**EXTRACTED INFORMATION**
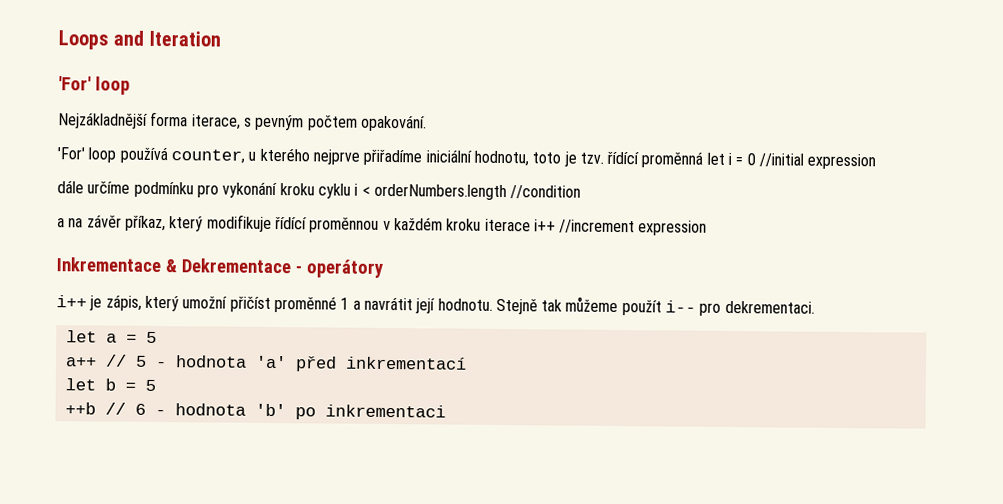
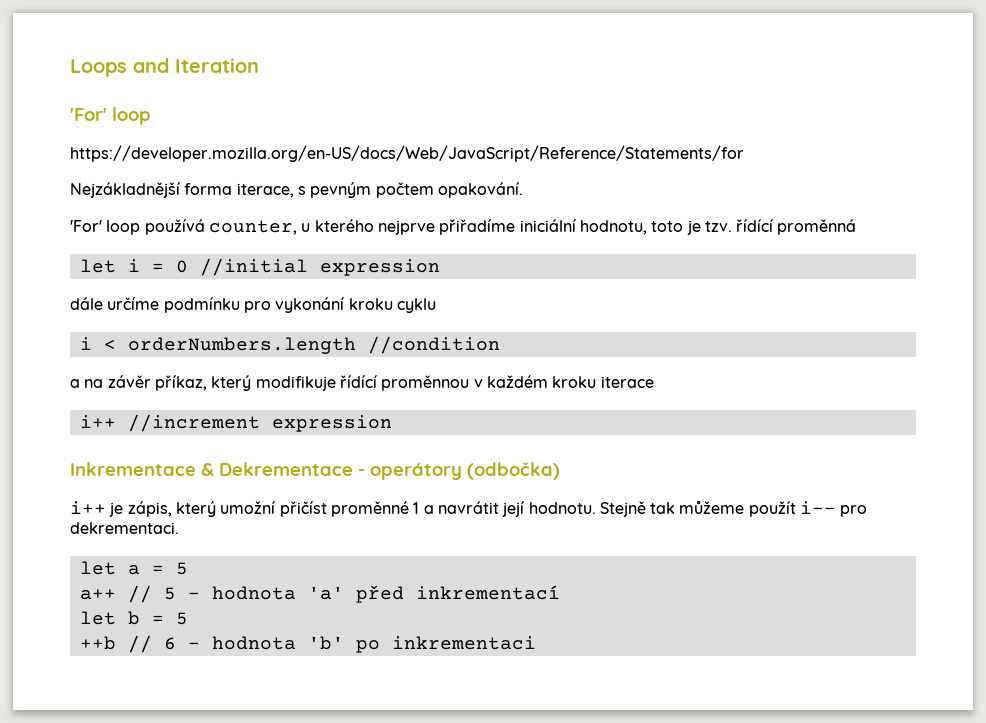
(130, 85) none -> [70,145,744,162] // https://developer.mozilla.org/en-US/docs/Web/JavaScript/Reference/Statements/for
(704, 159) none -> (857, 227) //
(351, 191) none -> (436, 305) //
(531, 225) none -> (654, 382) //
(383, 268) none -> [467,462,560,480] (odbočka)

**ABOUT THIS TASK**
Set the records down again precisely, skipping every image.

**WRITTEN RESPONSE**
(130, 85) none -> [70,145,744,162] // https://developer.mozilla.org/en-US/docs/Web/JavaScript/Reference/Statements/for
(704, 159) none -> (857, 227) //
(351, 191) none -> (436, 305) //
(531, 225) none -> (654, 382) //
(383, 268) none -> [467,462,560,480] (odbočka)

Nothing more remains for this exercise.